III. – La FEN dans le syndicalisme français
Dernier point abordé : la FEN et sa place dans le syndicalisme français. Dans l'introduction de ce rapport j'ai essayé de montrer comment par vos amendements et par le travail de la commission avait été posé le problème de notre projet syndical, de sa spécificité de son originalité. Dans la dernière partie de cette intervention se pose la question du comment. Comment faire vivre ce projet ? Cette question a été au centre de ce Congrès.
Beaucoup sont venus dire que la FEN ne doit pas douter d'elle-même. Voilà pourquoi vous avez décidé que la priorité était le renforcement de notre identité. Cela passera entre autres par le développement de notre action dans la Fonction publique territoriale. Cette identité renforcée n'est en rien contradictoire avec la consolidation de l'UNSA. Il a été ainsi décidé, si les autres parties prenantes de l'UNSA en sont d'accord, de passer de l'Union en forme de cartel à une structure apte à fédérer la représentativité de toutes les composantes.

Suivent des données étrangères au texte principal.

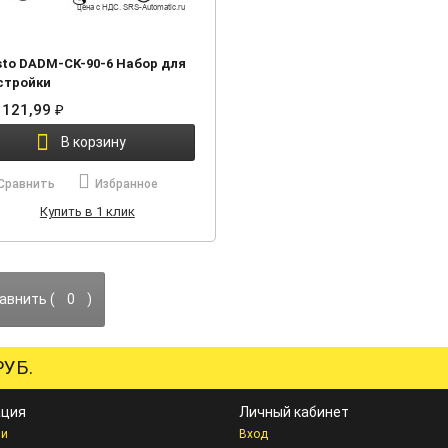
sto DADM-CK-90-6 Набор для
стройки
 121,99
₽
В корзину
Сравнить
Избранное
Купить в 1 клик
авнить (
0
)
УБ.
ция
Личный кабинет
ии
Вход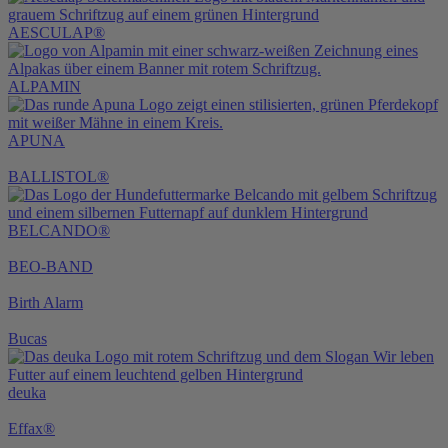
AESCULAP®
ALPAMIN
APUNA
BALLISTOL®
BELCANDO®
BEO-BAND
Birth Alarm
Bucas
deuka
Effax®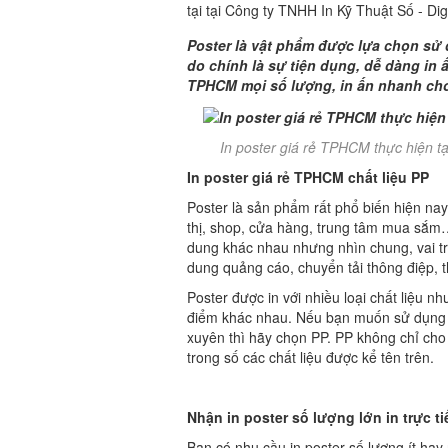
tại tại Công ty TNHH In Kỹ Thuật Số - Dig
Poster là vật phẩm được lựa chọn sử 
do chính là sự tiện dụng, dễ dàng in 
TPHCM mọi số lượng, in ấn nhanh chón
In poster giá rẻ TPHCM thực hiện tại
In poster giá rẻ TPHCM chất liệu PP
Poster là sản phẩm rất phổ biến hiện nay
thị, shop, cửa hàng, trung tâm mua sắm… 
dung khác nhau nhưng nhìn chung, vai t
dung quảng cáo, chuyển tải thông điệp, t
Poster được in với nhiều loại chất liệu nh
điểm khác nhau. Nếu bạn muốn sử dụng t
xuyên thì hãy chọn PP. PP không chỉ cho 
trong số các chất liệu được kể tên trên.
Nhận in poster số lượng lớn in trực ti
Bạn có nhu cầu in poster số lượng ít ha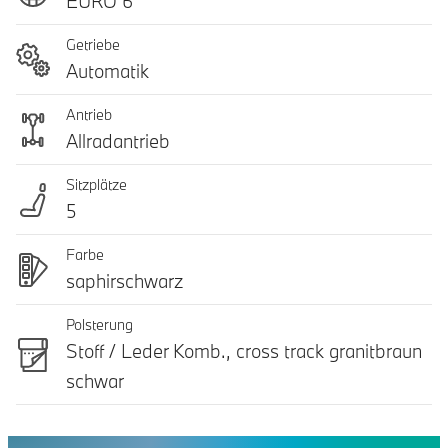
EURO 6
Getriebe
Automatik
Antrieb
Allradantrieb
Sitzplätze
5
Farbe
saphirschwarz
Polsterung
Stoff / Leder Komb., cross track granitbraun
schwar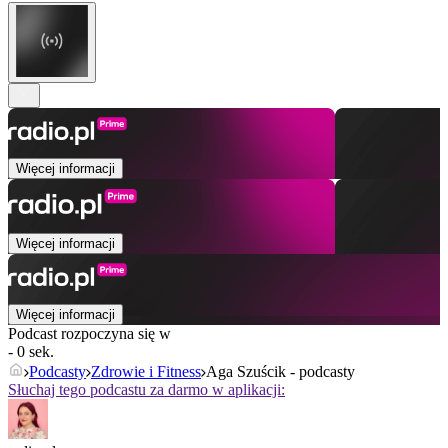
Więcej informacji
Więcej informacji
Więcej informacji
Podcast rozpoczyna się w
- 0 sek.
Podcasty
Zdrowie i Fitness
Aga Szuścik - podcasty
Słuchaj tego podcastu za darmo w aplikacji: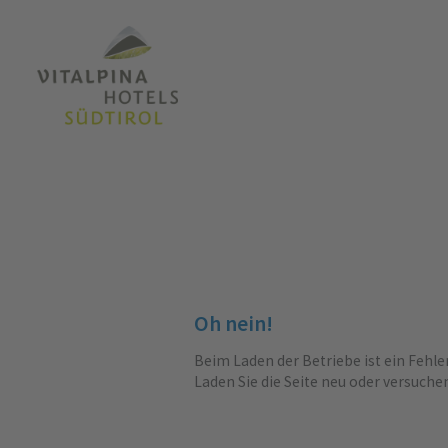
Oh nein!
Beim Laden der Betriebe ist ein Fehle
Laden Sie die Seite neu oder versuche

Mais notre objectif reste à terme le rassemblement du mouvement confédéral autour de valeurs qui nous sont communes.
Cela passe par un dialogue et une coopération avec les confédérations qui y sont prêtes.

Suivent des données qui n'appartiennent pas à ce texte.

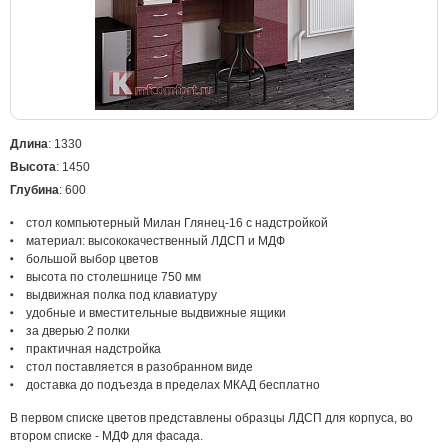
Длина
: 1330
Высота
: 1450
Глубина
: 600
стол компьютерный Милан Глянец-16 с надстройкой
материал: высококачественный ЛДСП и МДФ
большой выбор цветов
высота по столешнице 750 мм
выдвижная полка под клавиатуру
удобные и вместительные выдвижные ящики
за дверью 2 полки
практичная надстройка
стол поставляется в разобранном виде
доставка до подъезда в пределах МКАД бесплатно
В первом списке цветов представлены образцы ЛДСП для корпуса, во
втором списке - МДФ для фасада.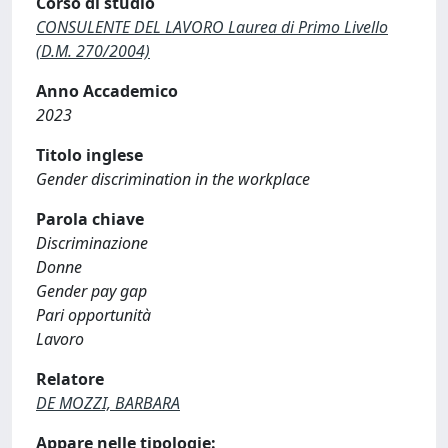
Corso di studio
CONSULENTE DEL LAVORO Laurea di Primo Livello
(D.M. 270/2004)
Anno Accademico
2023
Titolo inglese
Gender discrimination in the workplace
Parola chiave
Discriminazione
Donne
Gender pay gap
Pari opportunità
Lavoro
Relatore
DE MOZZI, BARBARA
Appare nelle tipologie: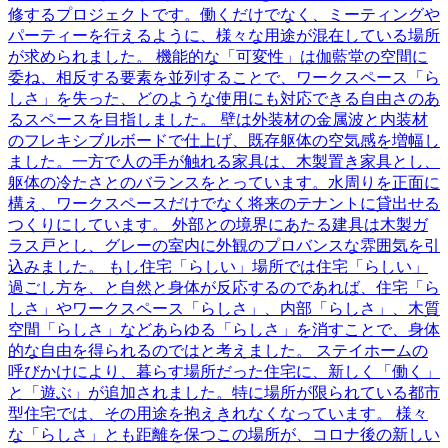
修するプロジェクトです。働くだけでなく、ミーティングや
パーティーを行えるように、様々な用途が混在している場所
が求められました。 機能的な「可変性」は伽藍堂の空間に
委ね、相反する要素を並列することで、ワークスペース「ら
しさ」を失った、どのような使用にも対応できる自由さのあ
るスペースを目指しました。 壁は外装材の金属波と内装材
のフレキシブルボードで仕上げ、既存躯体の空気感を増幅し
ました。一方で人の手が触れる家具は、木製置き家具とし、
躯体の冷たさとのバランスをとっています。水周りを正面に
構え、ワークスペースだけでなく将来のテナントに貸出せる
つくりにしています。 外部との境界にあたる建具は木製ガ
ラス戸とし、グレーの室内に外観のプロバンスな雰囲気を引
込みました。 もし住宅「らしい」場所では住宅「らしい」
過ごし方を、と自然と身体が反応するのであれば、住宅「ら
しさ」やワークスペース「らしさ」、内部「らしさ」、木質
空間「らしさ」などあらゆる「らしさ」を消すことで、身体
的な自由を得られるのではと考えました。 ステイホームの
呼びかけにより、暮らす場所だった住宅に、新しく「働く」
と「遊ぶ」が追加されました。特に場所が限られている都市
型住宅では、その用途を抱えきれなくなっています。 様々
な「らしさ」とも距離を保つこの場所が、コロナ後の新しい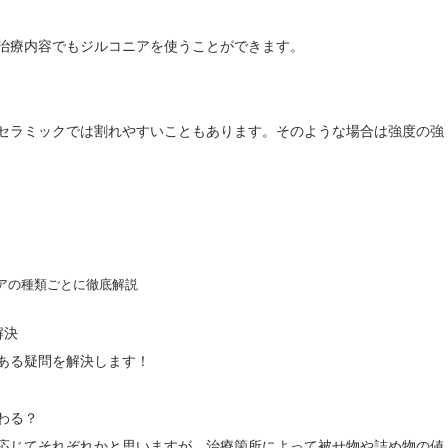
治療内容でもジルコニアを使うことができます。
セラミックでは割れやすいこともあります。そのような場合は強度の強
解決
ある疑問を解決します！
わる？
応じてそれぞれかと思いますが、治療箇所によって被せ物や詰め物の値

Voilà chers amis, chers camarades, les axes fondamentaux autour desquels nous allons déployer notre action.
Voilà le projet syndical qui va nous permettre d'aborder les nouvelles échéances.
Sachons, comme nous l'a demandé Christine Bonnefon, à le faire connaître, à le faire partager.
Sachons que les élections ne se gagnent pas sur un bilan mais sur des espérances.
Tournons-nous désormais vers l'avenir et finissons-en une fois pour toute, de vivre avec un passé douloureux qui nous meurtrit au risque de nous transformer en statues de sel.
Les lignes d'action sont désormais bien identifiées ; elles sont ambitieuses, elles sont généreuses. Alors battons-nous pour que ces objectifs aboutissent.
Battons-nous en étant nous-mêmes, sans crainte, avec optimisme, avec ardeur, avec confiance.
Battons-nous avec au fond de nous-mêmes un grain de folie, car il en faut en ces temps de repli sur soi pour s'engager dans le syndicalisme, ce grain de folie qui, pour citer Nietzsche, fait danser les étoiles.
C'est tout cela que je nous souhaite.